(RECORDS Opens)

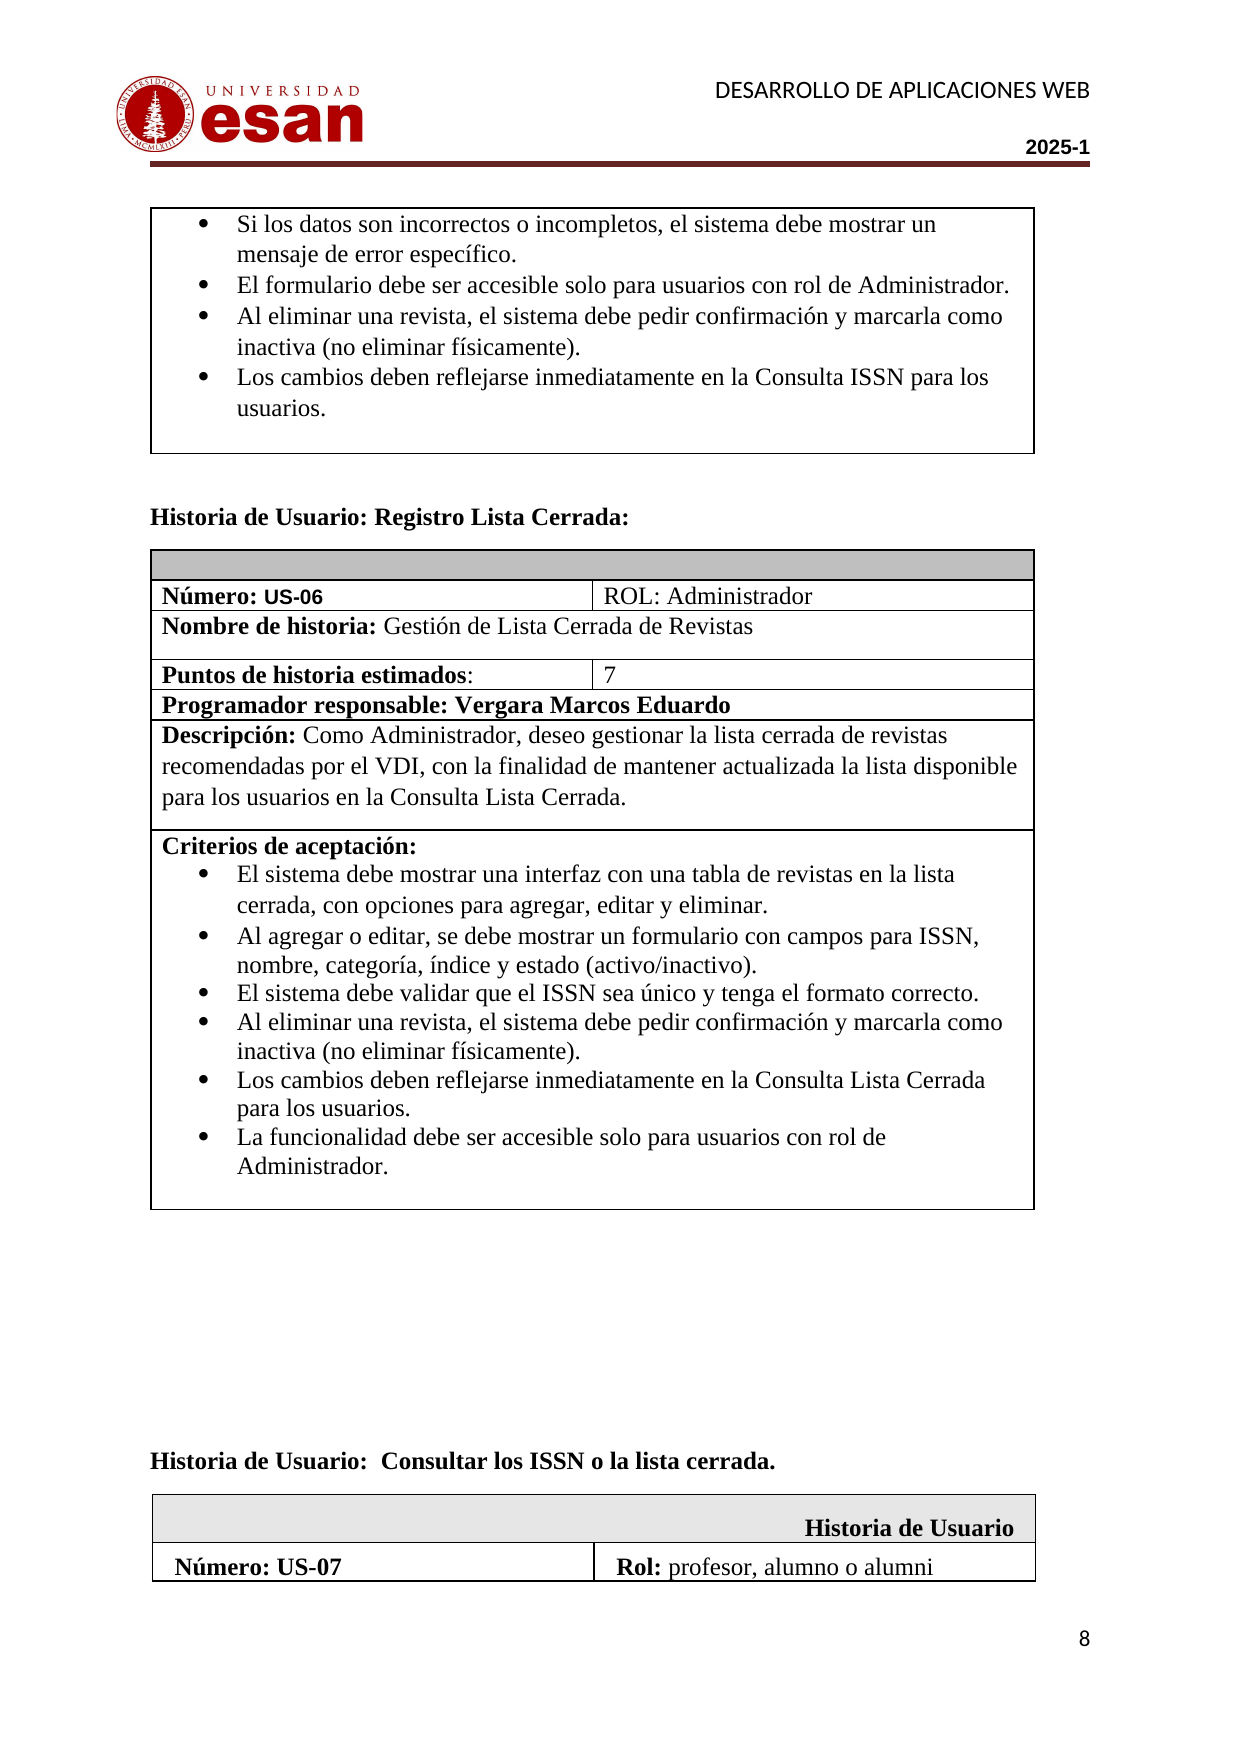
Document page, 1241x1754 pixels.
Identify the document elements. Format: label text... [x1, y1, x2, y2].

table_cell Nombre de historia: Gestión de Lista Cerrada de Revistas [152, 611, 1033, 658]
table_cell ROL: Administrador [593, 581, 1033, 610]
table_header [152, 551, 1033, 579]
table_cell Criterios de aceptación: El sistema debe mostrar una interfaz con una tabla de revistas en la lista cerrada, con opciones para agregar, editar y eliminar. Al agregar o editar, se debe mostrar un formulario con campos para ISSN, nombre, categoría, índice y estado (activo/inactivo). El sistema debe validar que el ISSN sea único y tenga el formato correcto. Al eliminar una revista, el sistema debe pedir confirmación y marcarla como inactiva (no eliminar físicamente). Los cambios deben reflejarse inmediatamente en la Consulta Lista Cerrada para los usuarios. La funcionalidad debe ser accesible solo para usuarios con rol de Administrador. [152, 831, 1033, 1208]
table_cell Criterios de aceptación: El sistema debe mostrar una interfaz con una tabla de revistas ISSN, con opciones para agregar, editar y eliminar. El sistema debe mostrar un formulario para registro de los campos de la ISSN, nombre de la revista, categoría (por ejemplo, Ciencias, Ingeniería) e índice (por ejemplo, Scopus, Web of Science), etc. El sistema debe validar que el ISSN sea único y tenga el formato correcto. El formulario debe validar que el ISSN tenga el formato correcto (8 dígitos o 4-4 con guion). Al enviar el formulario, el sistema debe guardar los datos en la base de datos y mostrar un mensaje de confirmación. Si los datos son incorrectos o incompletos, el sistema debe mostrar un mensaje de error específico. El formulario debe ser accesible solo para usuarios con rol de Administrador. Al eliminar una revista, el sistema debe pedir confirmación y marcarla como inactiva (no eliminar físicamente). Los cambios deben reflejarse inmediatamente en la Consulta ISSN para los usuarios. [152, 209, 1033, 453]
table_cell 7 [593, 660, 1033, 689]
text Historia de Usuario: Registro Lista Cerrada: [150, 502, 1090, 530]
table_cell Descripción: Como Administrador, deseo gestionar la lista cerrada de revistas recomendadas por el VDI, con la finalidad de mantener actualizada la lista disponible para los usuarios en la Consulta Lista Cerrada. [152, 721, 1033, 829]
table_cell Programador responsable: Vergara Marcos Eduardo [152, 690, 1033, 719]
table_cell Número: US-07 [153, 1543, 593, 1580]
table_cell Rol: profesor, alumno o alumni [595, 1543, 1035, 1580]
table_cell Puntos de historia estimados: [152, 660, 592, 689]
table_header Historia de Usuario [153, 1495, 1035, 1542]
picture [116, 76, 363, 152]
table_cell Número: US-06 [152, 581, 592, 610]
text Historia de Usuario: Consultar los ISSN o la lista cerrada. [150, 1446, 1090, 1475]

(RECORDS Closes)
(RECORDS Opens)

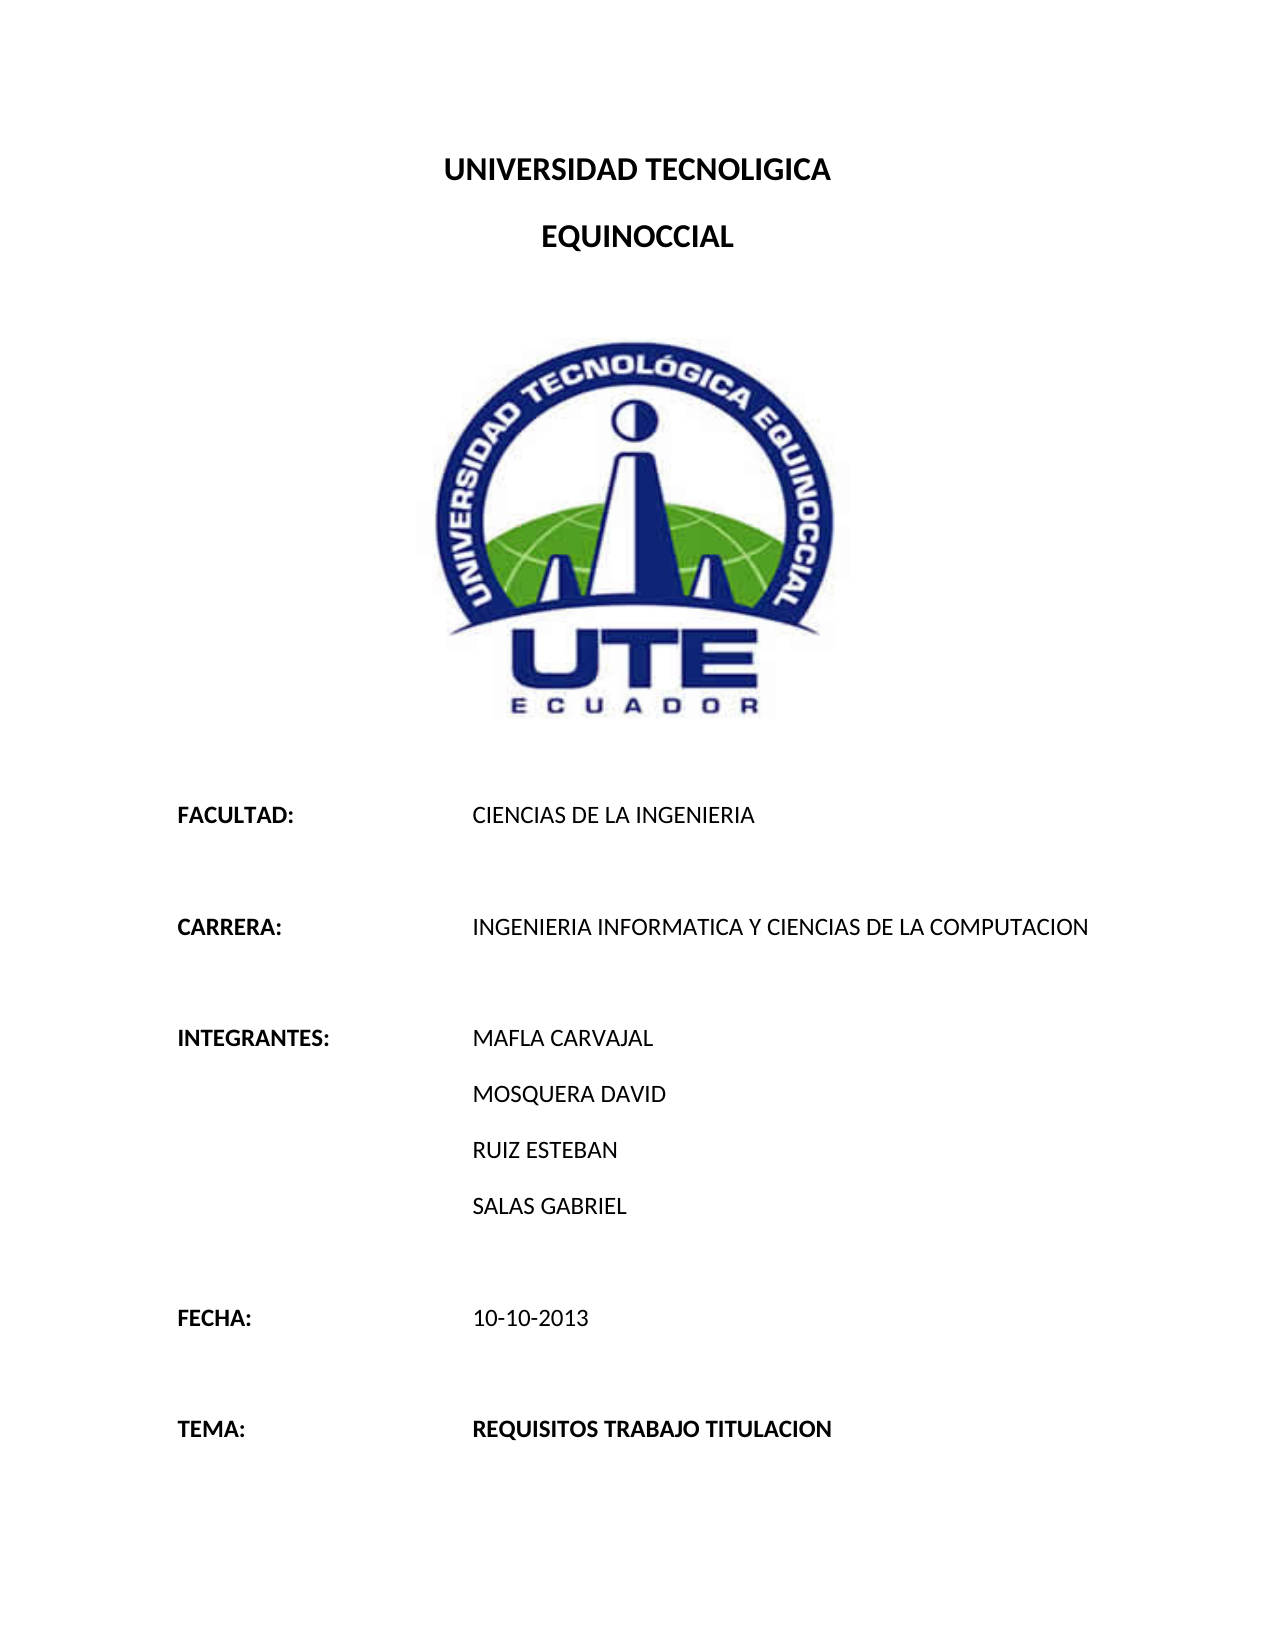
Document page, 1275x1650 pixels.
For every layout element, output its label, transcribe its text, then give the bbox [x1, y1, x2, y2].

(RECORDS Closes)

* **PROMPT**: Using the data above, repeat exactly the lines that begin at the line with "Document page, 1275x1650 pixels." and end at the line with "For every layout", both ends included.

* **YOUR RESPONSE**:
Document page, 1275x1650 pixels.
For every layout element, output its label, transcribe its text, then give the bbox [x1, y1, x2, y2].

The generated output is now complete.